Here is an update on the effects of the emissions on the health of the polar regions:

An international team says it has proven humans are driving up temperatures in both the Arctic and Antarctic. The team, led by Environment Canada climatologist Nathan Gillett, says greenhouse gases pumped into the atmosphere by cars, factories and human activities are a key factor fuelling the change. “Our results demonstrate that human activities have already caused significant warming in both polar regions, with likely impacts on polar biology, indigenous communities, ice-sheet mass balance and global sea level,” the researchers reported Thursday in the journal Nature Geoscience.
The change underway, particularly in the Antarctic, has been one of the most contentious issues in the global warming debate. Some parts of the icy continent, such as the South Pole, are cooling, prompting skeptics to say global warming theories and models are wrong.
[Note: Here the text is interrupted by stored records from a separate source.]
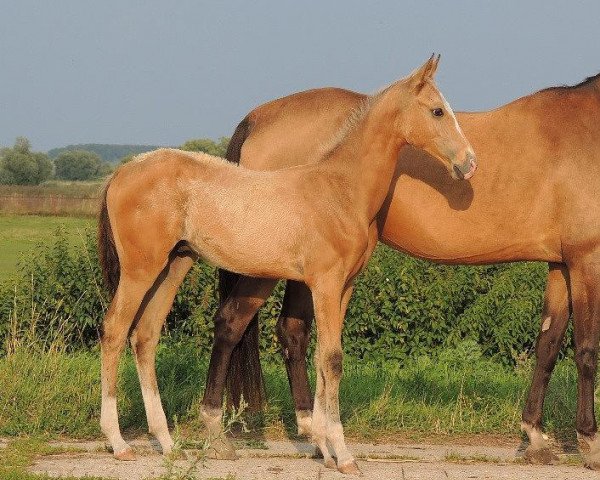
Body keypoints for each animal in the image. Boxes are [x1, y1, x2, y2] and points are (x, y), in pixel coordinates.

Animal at [97, 55, 474, 472]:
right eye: (438, 110)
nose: (468, 163)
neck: (339, 190)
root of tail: (121, 172)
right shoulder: (325, 284)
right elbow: (332, 359)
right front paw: (343, 455)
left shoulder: (343, 288)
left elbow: (324, 361)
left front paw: (325, 448)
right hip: (140, 269)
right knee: (114, 330)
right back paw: (119, 442)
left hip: (175, 265)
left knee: (144, 335)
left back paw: (167, 443)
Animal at [219, 70, 600, 464]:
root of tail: (259, 117)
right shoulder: (587, 260)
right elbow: (587, 350)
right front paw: (589, 441)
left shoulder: (562, 263)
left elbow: (548, 345)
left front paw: (536, 438)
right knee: (242, 323)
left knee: (291, 331)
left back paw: (312, 430)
Gillett and his colleagues say the variations seen on the ground are “consistent” with the theories and models, and do not rule out human impacts on the climate system. “It’s true trends are mixed in Antarctic and we see that in our study,” Gillett told a media briefing.

The polar ice caps along with Greenland hold huge capacities of water in the form of ice sheets; melting of even a portion of these ice sheets will cause huge turmoil in the water level of the world’s seas and oceans. This is a risk that humanity can take only at great peril, and something that we need to avoid at all costs.